打發了玉潤,何婉儀瞧着朱兆平的神色,小心問道:“相公,太太那裏——”
朱兆平擱下茶碗,臉上浮起淡淡笑容:“別怕,一切都交給我便是了。”
這話,朱兆平上輩子沒同何婉儀說過,可是卻同呂素素說過。這輩子何婉儀搶先了一步,心裏不禁暗自得意,眼下她走的都是呂素素上輩子走過的路,她倒要看看,那呂素素還有什麽得意的地方,就能叫朱兆平舍了她這個正室,去同她好。
因着二人都困倦得厲害,說了這麽一會子話,何婉儀便先去睡了。朱兆平随意擦洗了一回,等着他去了內室,何婉儀已經睡着了。
厚厚的幔帳遮去了外頭明亮的光線,朱兆平坐在床沿上,看何婉儀睡姿恬靜,唇角勾起了小小的微笑。所謂見微知著,何氏這幾日做下的事,說過的話,都表明她是一個品行良善,寬宏大度的女子。這樣很好,他很喜歡。又笑了笑,朱兆平脫了鞋襪,掀開被子躺了下去。
他們兩個不算是盲婚啞嫁,婚前也是見過幾面的,可寥寥數面寥寥數語,又怎能将一個人從裏到外看清楚呢?眼下有了個好開端,他已經心滿意足了。
這一覺睡得香甜,何婉儀醒來的時候,早已經過了午時。身邊不見了朱兆平,何婉儀攏了攏長發,坐起身撩開簾子喚道:“玉葉。”
玉葉很快便走了進來,見着何婉儀醒了,笑道:“奶奶可覺得口渴,奴婢去給奶奶端杯水來。”說着便去端水。
何婉儀一面靠着床頭慢慢捋着長發,一面問道:“四爺呢?”
玉葉回道:“四爺出門去了,說是晚上不在家裏用飯,叫奶奶自己個兒吃。”說着在床沿上坐下,将水杯遞了過去,又低聲道:“奶奶,四爺可是過些日子要出遠門了嗎?”
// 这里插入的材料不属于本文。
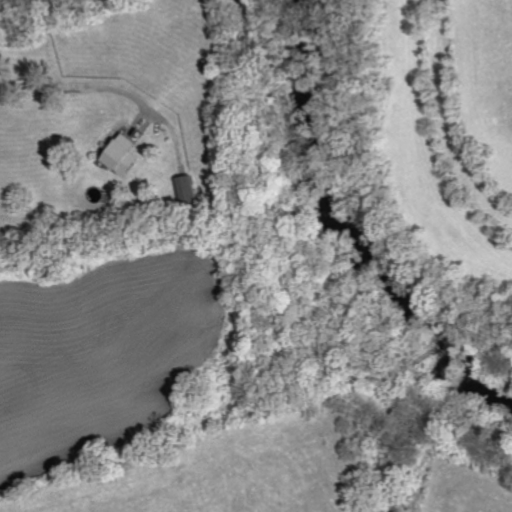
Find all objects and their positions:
road: (77, 86)
building: (124, 154)
building: (191, 188)
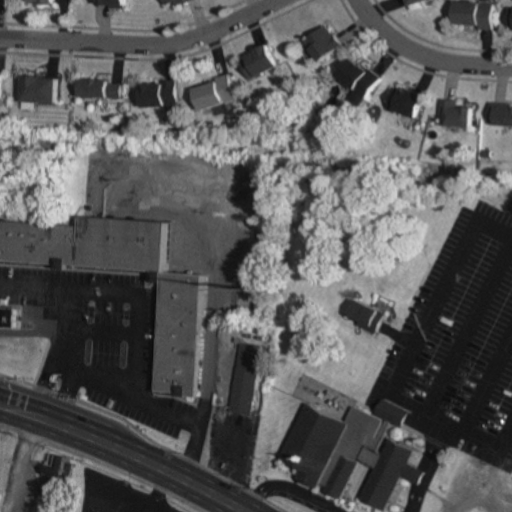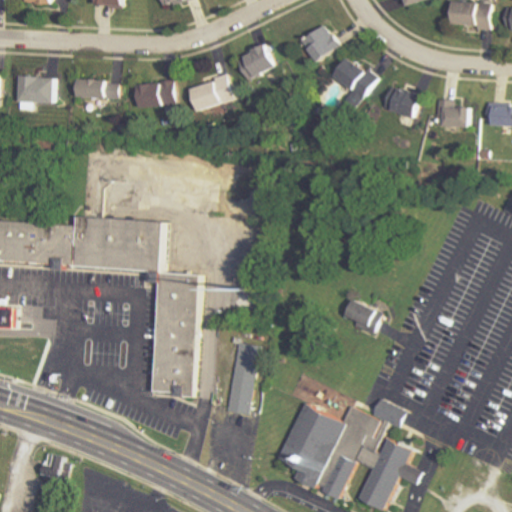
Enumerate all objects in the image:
building: (46, 0)
building: (422, 1)
building: (117, 2)
building: (175, 2)
building: (481, 13)
building: (330, 43)
road: (143, 44)
road: (423, 56)
building: (267, 61)
building: (364, 80)
building: (6, 85)
building: (108, 88)
building: (223, 92)
building: (159, 94)
building: (413, 101)
building: (462, 113)
building: (501, 115)
building: (510, 209)
building: (511, 216)
road: (483, 239)
road: (162, 275)
building: (127, 276)
building: (130, 277)
road: (150, 286)
road: (120, 295)
building: (374, 316)
building: (11, 317)
building: (9, 320)
building: (374, 324)
road: (470, 328)
road: (82, 330)
road: (110, 333)
parking lot: (461, 336)
parking lot: (99, 337)
road: (212, 356)
road: (60, 369)
building: (251, 378)
building: (250, 381)
road: (490, 387)
road: (45, 395)
road: (68, 395)
road: (134, 396)
road: (57, 424)
road: (145, 434)
parking lot: (233, 444)
building: (356, 452)
park: (492, 452)
building: (357, 453)
road: (18, 463)
road: (102, 464)
road: (429, 467)
building: (62, 477)
road: (180, 477)
road: (293, 487)
road: (479, 498)
parking lot: (298, 500)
上輩子朱兆平去蒼桐鎮是夏末秋初的時候,眼下還是杏月,竟已經傳出了風聲?何婉儀将杯子遞給玉葉,擰眉想了一會兒,尋思着等朱兆平家來了,便問他一問。
這消息不獨棠梨閣傳了個遍,便是大太太那裏,也得了些風聲。
大太太白日裏很是受了一回氣,聽了這消息,立時就算計起來。大門大戶的人家,男人出去上任,多是帶着小妾二房,至于正妻,自然是要留下來伺候公婆的。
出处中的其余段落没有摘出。